AE 16: Principal component analysis

Application exercise

In this application exercise, we will:

  1. Learn about Principal Component Analysis

  2. Load the Penguins Dataset: Import and explore the dataset to understand its structure and the features available for analysis.

  3. Preprocess the Data: Clean the data by handling missing values and standardize the numerical features for PCA.

  4. Perform PCA: Apply Principal Component Analysis to reduce the dimensionality of the data and extract the principal components.

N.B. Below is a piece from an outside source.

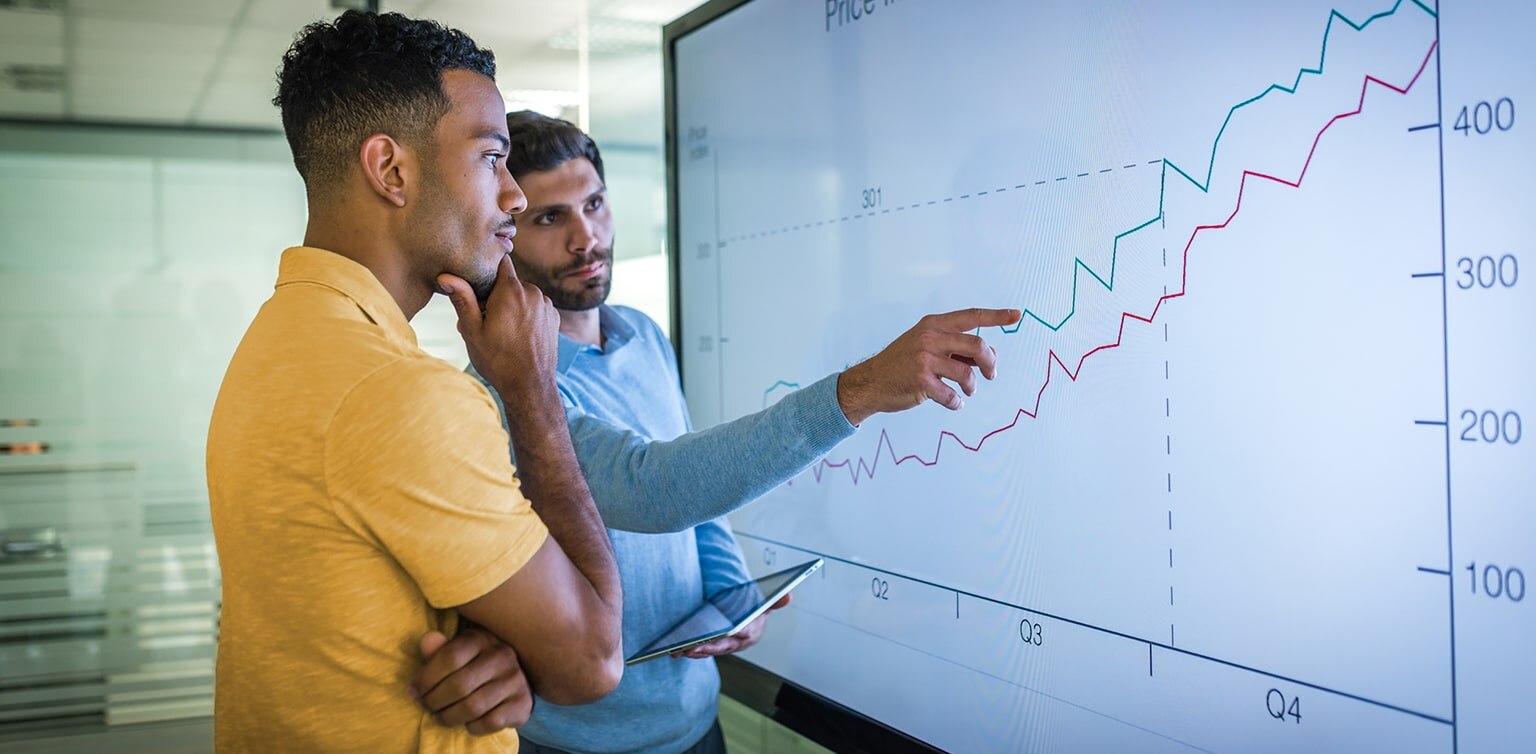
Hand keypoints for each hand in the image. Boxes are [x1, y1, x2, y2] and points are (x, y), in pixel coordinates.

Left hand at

  5. Visualize the PCA Result: Create a scatter plot of the principal components to visualize the clustering of different penguin species.

Learn about PCA

Exercise 1

Watch this video on Principal Component Analysis:

  • What were three takeaways from this video? Include how you think linear algebra contributes to PCA:

Add response here.

PCA in Python

Packages

We will primarily use the seaborn and sklearn packages.

import seaborn as sns
import pandas as pd
from sklearn.preprocessing import StandardScaler
from sklearn.decomposition import PCA
import matplotlib.pyplot as plt

Exercise 2

Load the Penguins Dataset using seaborn

# add code here

Exercise 3

Preprocess the data

We need to handle missing values and select the numerical features for PCA.

# add code here

Exercise 4

Perform PCA

Use PCA from sklearn to reduce the dimensionality of the data. Hint: use two principal components

# add code here

Exercise 5

Visualize the PCA Result

Use seaborn to visualize the principal components.

# add code here